▸ Page text:

++++++++++

If you figure you're peaking somehwere in the -3dBFS to -9dBFS range (with your digital inputs set at unity), that you're probably driving the analog input of your converter at somehwere within a few dBs or so of what it's designed for.



G.

exactly. ........i think alot of people are looking WAY too much into this. Im a simple man, and i just set my analog mix console track to flat 0 on the fader, and slowly adjust the gain trim pots until that tracks level meter is barley peaking, and never over the "red zone (0)".

and when you look into your computers DAW (i run my console into my computers sound card into my computer).....its should read that is coming in the range of -8 to-5 db on your DAW track. BUT THATS "full scale", and not analog scale. Thats what everyone seems to be be questioning in here, about the analog/digital conversions.....

.....who cares! just set it up so your analog input (mic pre/whatever) its not clipping over zero! and what it comes up in your digital DAW, .....it....is... what... it.... is!!!

way too many people are looking too far into this!

im sure im gonna get negative feedback for this post, and "red chicklets"......

...but its just how i feel.
 
The guy who started this thread was talking about the digital peak levels and nothing else. The discussion that he quoted also only talked about that.

True, there is the issue of the analog gear that runs ahead of the A/D converter and IMHO it's just as important an issue as the converter peak levels. But it's not the topic that was raised!

Shouldnt we start a separate thread discussing the matching of analog pre's etc to converters? Are you guys taking me down because unlike you I stuck to the topic?

++++++++++

▸ Data records:

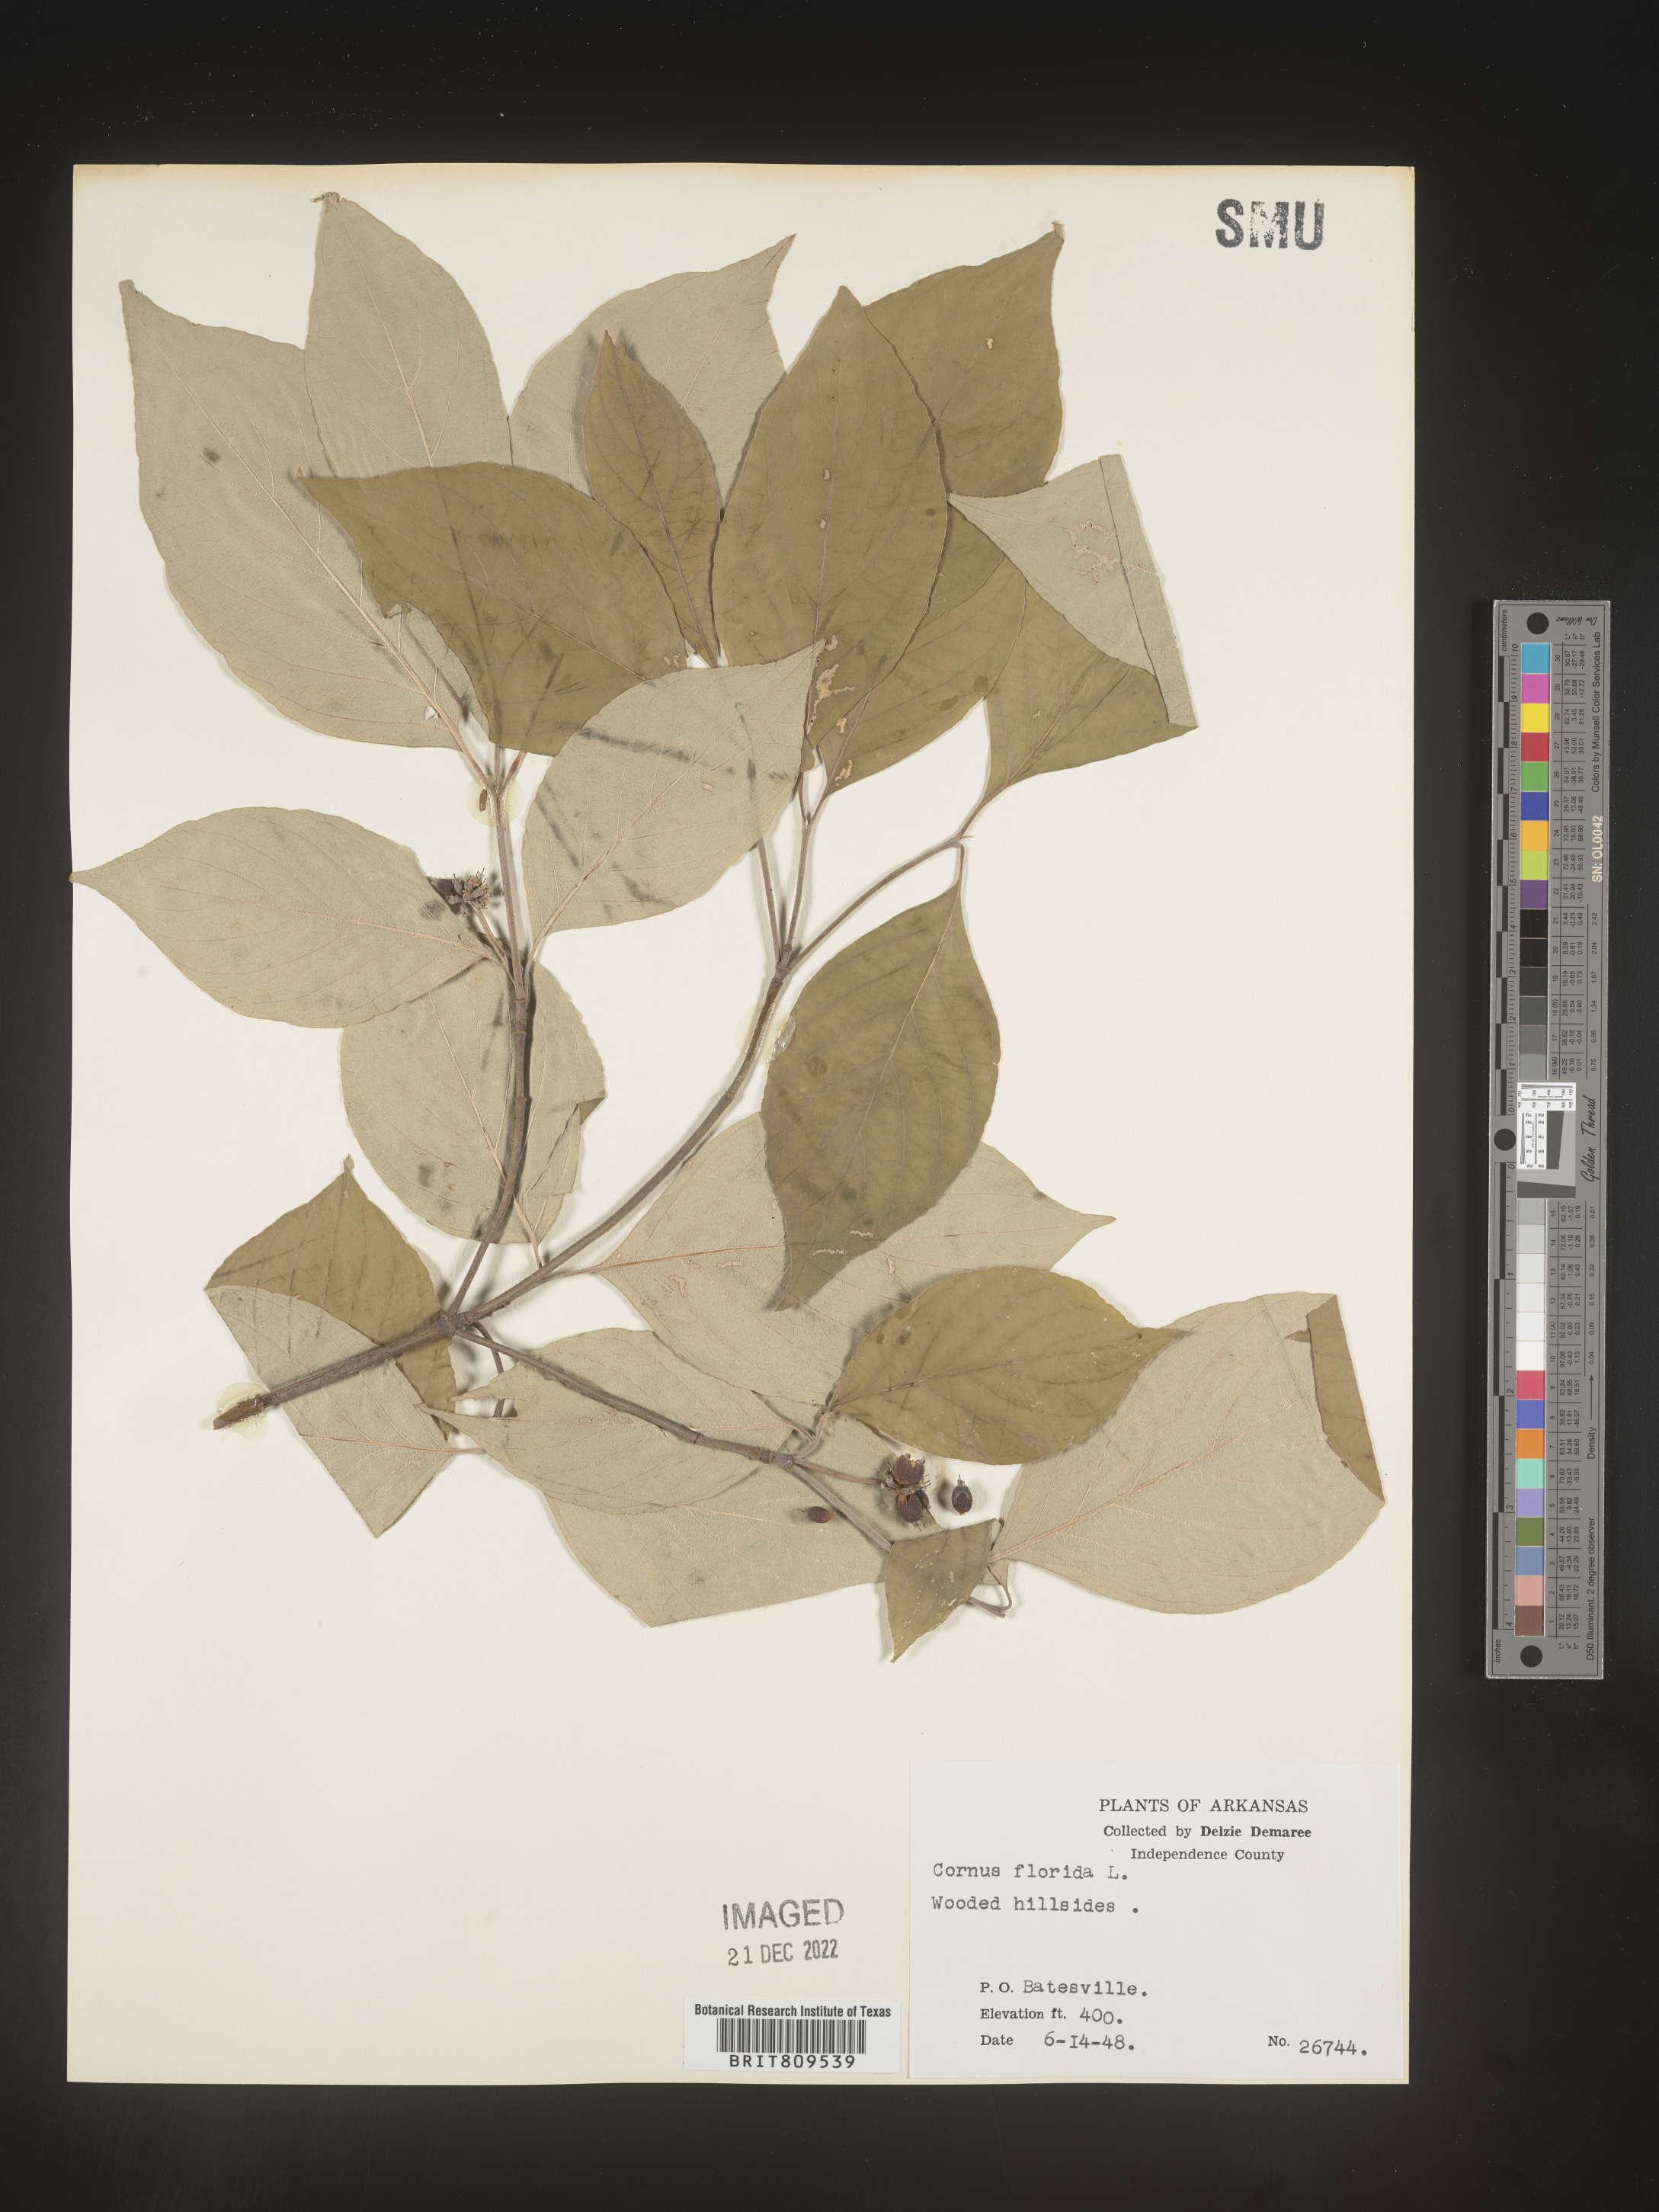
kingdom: Plantae
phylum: Tracheophyta
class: Magnoliopsida
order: Cornales
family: Cornaceae
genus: Cornus
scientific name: Cornus florida
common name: Flowering dogwood
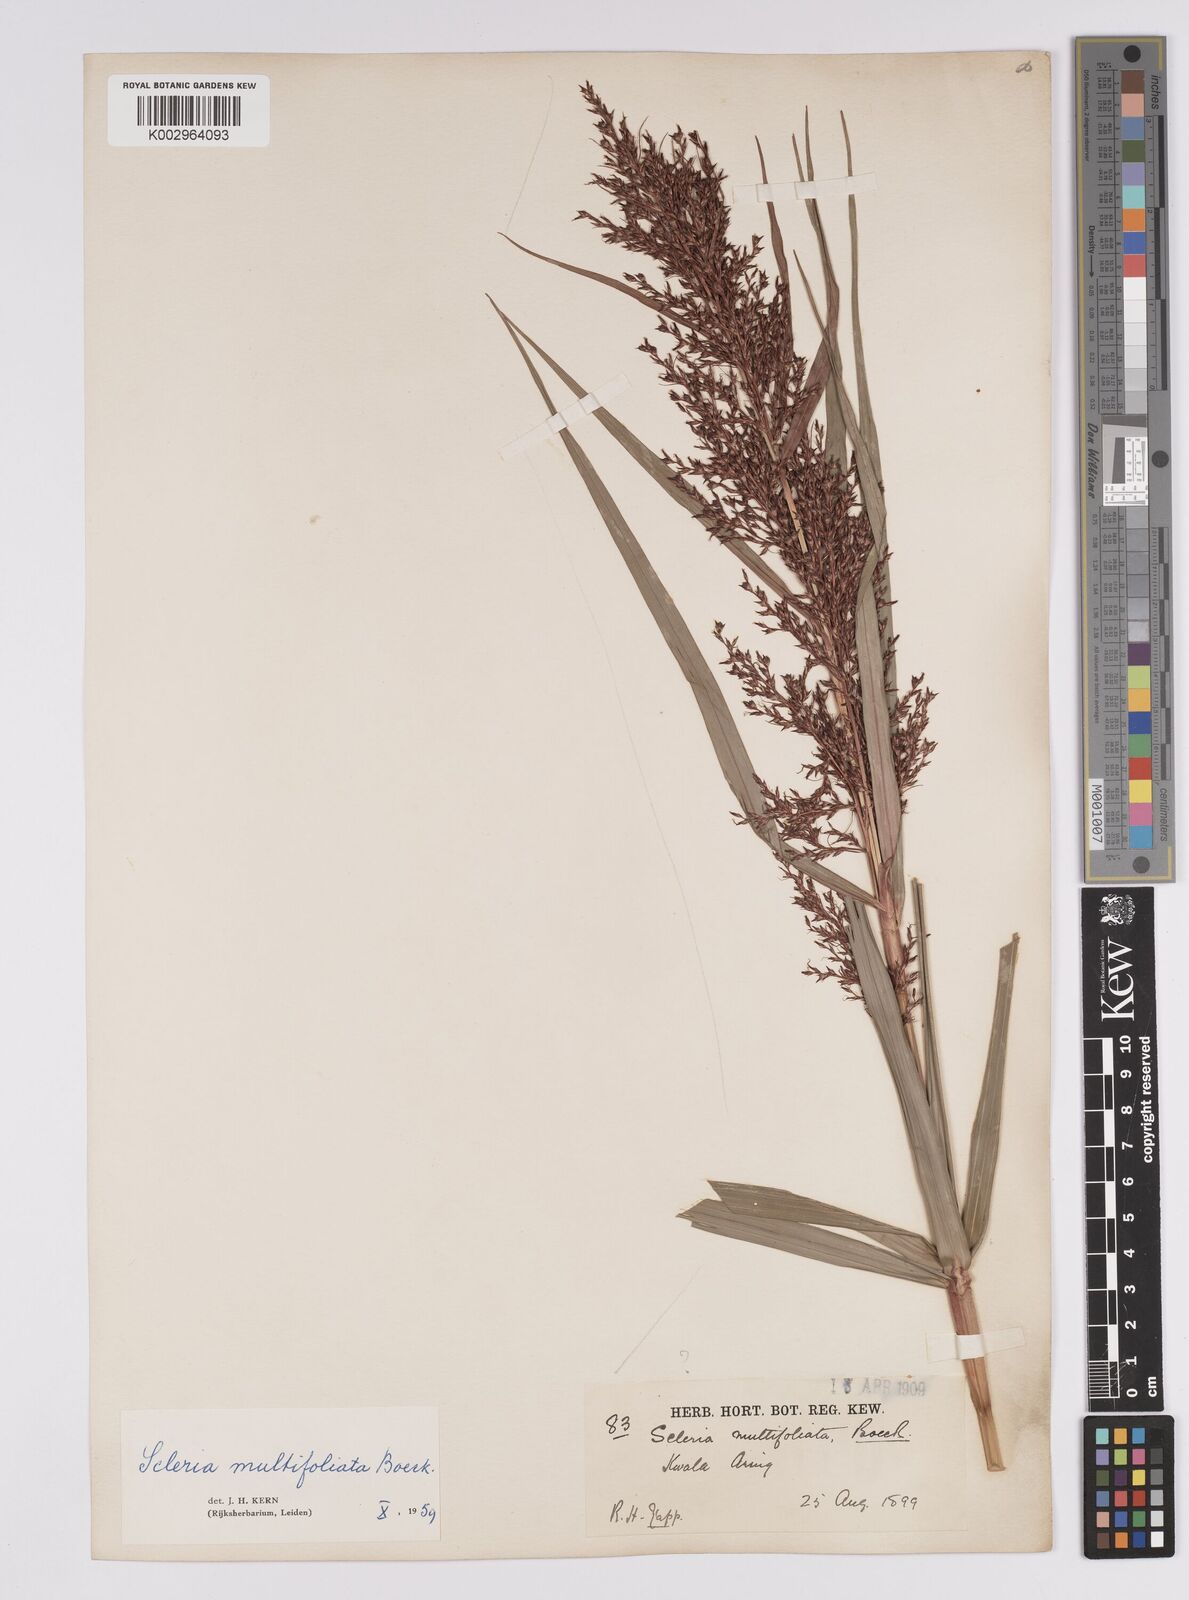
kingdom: Plantae
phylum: Tracheophyta
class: Liliopsida
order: Poales
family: Cyperaceae
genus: Scleria
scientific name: Scleria purpurascens
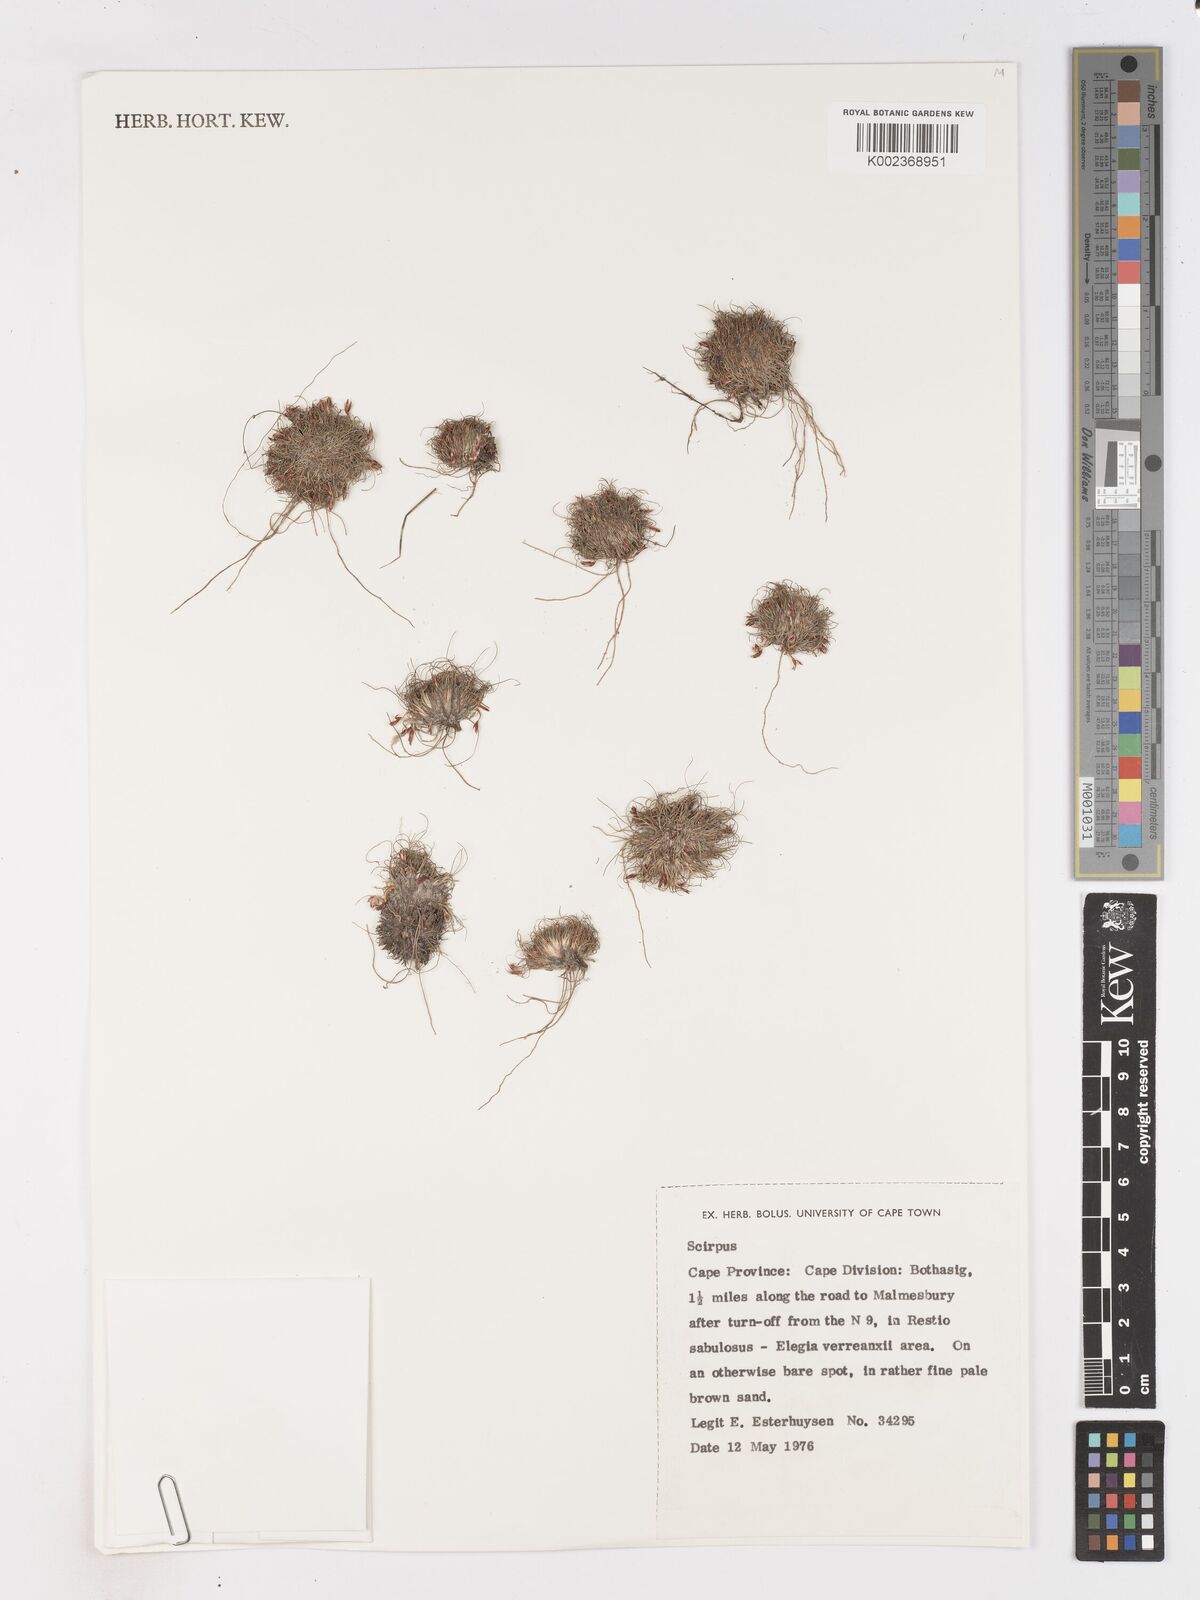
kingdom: Plantae
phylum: Tracheophyta
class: Liliopsida
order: Poales
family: Cyperaceae
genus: Isolepis
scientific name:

++++++++++

▸ Problems to work on:
[1] Copy the recording-levels thread again, everything from "If you figure" down to "the analog/digital conversions.....", substituting "mixer" for each "console".
[2] Resume the recording-levels thread after its last sentence and add a few more lines in the same voice.
The listing has nothing to do with what you are asked to do.

▸ Final results:
[1]
If you figure you're peaking somehwere in the -3dBFS to -9dBFS range (with your digital inputs set at unity), that you're probably driving the analog input of your converter at somehwere within a few dBs or so of what it's designed for.



G.

exactly. ........i think alot of people are looking WAY too much into this. Im a simple man, and i just set my analog mix mixer track to flat 0 on the fader, and slowly adjust the gain trim pots until that tracks level meter is barley peaking, and never over the "red zone (0)".

and when you look into your computers DAW (i run my mixer into my computers sound card into my computer).....its should read that is coming in the range of -8 to-5 db on your DAW track. BUT THATS "full scale", and not analog scale. Thats what everyone seems to be be questioning in here, about the analog/digital conversions.....

[2]
*sigh* I really don't understand why everyone finds gain structure to be so hard of a subject.

Tim, no one has gone off-topic here; we're all talking about digital recording levels. The point that I was trying to make is that the key to understanding good digital recording levels is understanding the A/D conversion itself. Put another way, digital levels revolve entirely around the actual conversion factor itself; digital levels cannot be treated seperately from the analog levels going into the converter. One determines the other, and vice versa.

The digital dBFS scale is not a stand alone recording scale independent of analog levels. The calibration of the converter is what decides how many "y" dBFS winds up coming out of an "x" dBu analog signal for any given recording signal chain.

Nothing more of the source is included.